La Rivista del Nuovo Cimento

## Charge, spin and valley Hall effects in disordered graphene

Authors: A. Cresti, B. K. Nikolić, J. H. Garcia, S. Roche
DOI: 10.1393/ncr/i2016-10130-6
pp. 587-667
Published online 23 December 2016
Open Access
Abstract: The discovery of the integer quantum Hall effect in the early eighties of the last century, with highly precise quantization values for the Hall conductance in multiples of $e^{2}/h$, has been the first fascinating manifestation of the topological state of matter driven by magnetic field and disorder, and related to the formation of non-dissipative current flow. Throughout the 2000's, several new phenomena such as the spin Hall effect and the quantum spin Hall effect were confirmed experimentally for systems with strong spin-orbit coupling effects and in the absence of external magnetic field. More recently, the Zeeman spin Hall effect and the formation of valley Hall topological currents have been introduced for graphene-based systems, under time-reversal or inversion symmetry-breaking conditions, respectively.
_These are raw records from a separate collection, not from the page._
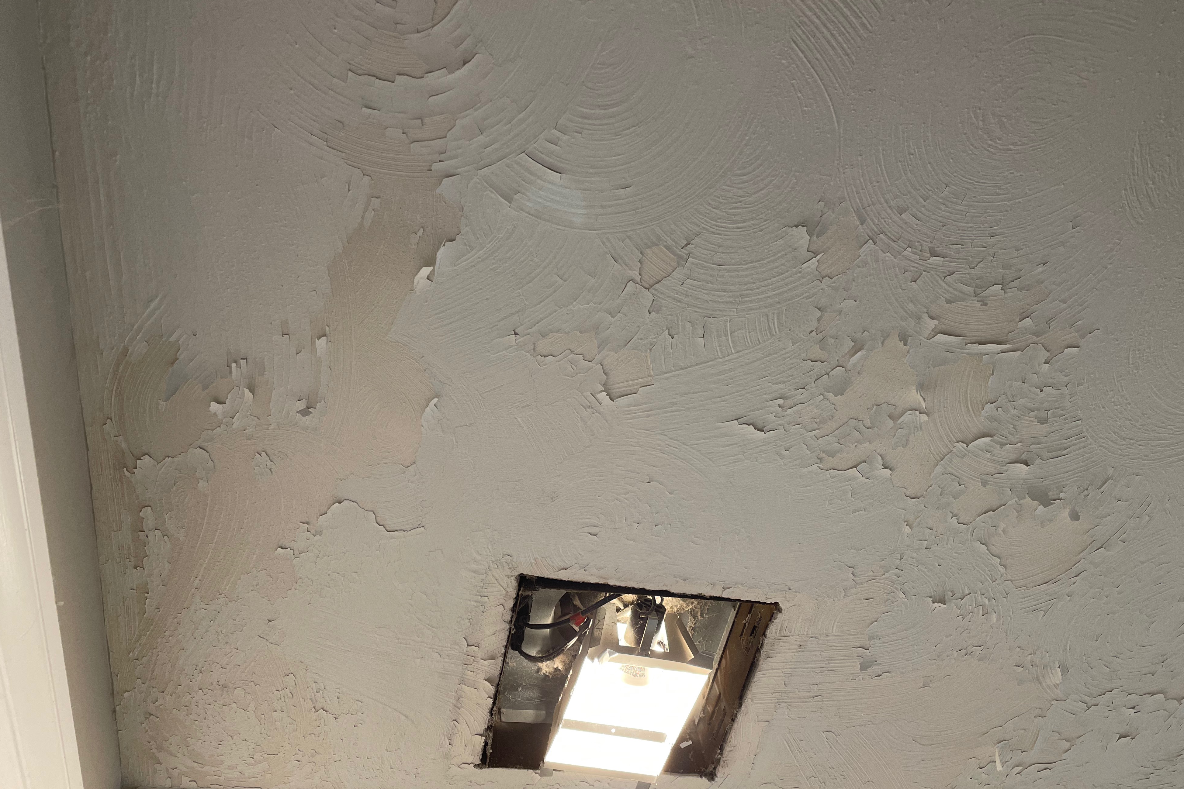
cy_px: 453
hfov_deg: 65.5
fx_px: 921
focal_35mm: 28
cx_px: 591
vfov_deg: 46.3
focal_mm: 4.2
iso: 64
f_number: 1.6
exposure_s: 1/60
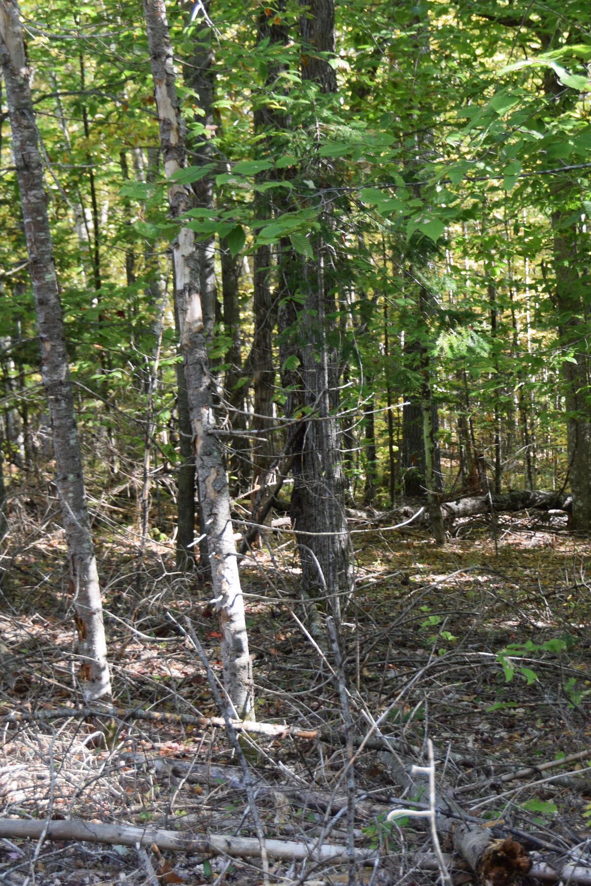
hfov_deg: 13.6
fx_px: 2462
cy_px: 474
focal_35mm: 100
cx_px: 487
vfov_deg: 20.4
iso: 400
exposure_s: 1/80
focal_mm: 40
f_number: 4.5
This review presents a comprehensive coverage of all these Hall effects in disordered graphene from the perspective of numerical simulations of quantum transport in two-dimensional bulk systems (by means of the Kubo formalism) and multiterminal nanostructures (by means of the Landauer-Büttiker scattering and non-equilibrium Green's function approaches). In contrast to usual two-dimensional electron gases in semiconductor heterostructures, the presence of defects in graphene generates more complex electronic features such as electron-hole asymmetry, defect-induced resonances in the electron density of states or percolation effect between localized impurity states, which, together with extra degrees of freedom (sublattice pseudospin and valley isospin), bring a higher degree of complexity and enlarge the transport phase diagram.